### Work item
Set the records down again, exactly, without their images.

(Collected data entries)
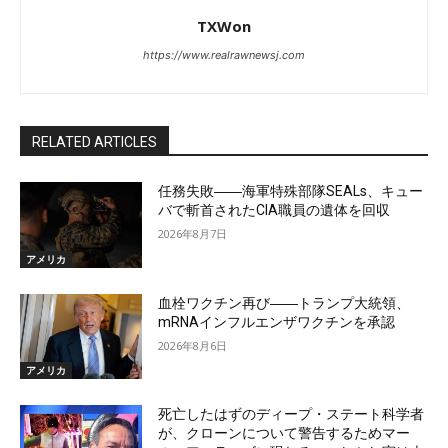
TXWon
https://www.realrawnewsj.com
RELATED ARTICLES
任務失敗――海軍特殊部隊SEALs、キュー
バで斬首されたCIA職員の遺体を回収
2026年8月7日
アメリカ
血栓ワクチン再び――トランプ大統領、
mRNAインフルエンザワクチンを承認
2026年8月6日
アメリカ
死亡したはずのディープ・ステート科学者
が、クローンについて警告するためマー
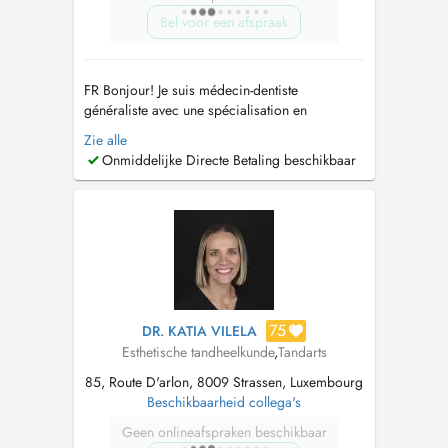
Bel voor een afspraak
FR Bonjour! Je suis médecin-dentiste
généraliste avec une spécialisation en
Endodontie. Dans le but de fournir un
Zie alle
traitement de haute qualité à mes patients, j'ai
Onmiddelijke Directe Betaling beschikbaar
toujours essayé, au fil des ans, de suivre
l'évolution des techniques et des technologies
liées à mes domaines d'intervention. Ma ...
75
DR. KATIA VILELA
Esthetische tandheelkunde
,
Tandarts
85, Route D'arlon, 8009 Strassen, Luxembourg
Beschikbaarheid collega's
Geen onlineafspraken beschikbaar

### Answer area
TXWon
https://www.realrawnewsj.com
RELATED ARTICLES
任務失敗――海軍特殊部隊SEALs、キュー
バで斬首されたCIA職員の遺体を回収
2026年8月7日
アメリカ
血栓ワクチン再び――トランプ大統領、
mRNAインフルエンザワクチンを承認
2026年8月6日
アメリカ
死亡したはずのディープ・ステート科学者
が、クローンについて警告するためマー
Bel voor een afspraak
FR Bonjour! Je suis médecin-dentiste
généraliste avec une spécialisation en
Endodontie. Dans le but de fournir un
Zie alle
traitement de haute qualité à mes patients, j'ai
Onmiddelijke Directe Betaling beschikbaar
toujours essayé, au fil des ans, de suivre
l'évolution des techniques et des technologies
liées à mes domaines d'intervention. Ma ...
75
DR. KATIA VILELA
Esthetische tandheelkunde
,
Tandarts
85, Route D'arlon, 8009 Strassen, Luxembourg
Beschikbaarheid collega's
Geen onlineafspraken beschikbaar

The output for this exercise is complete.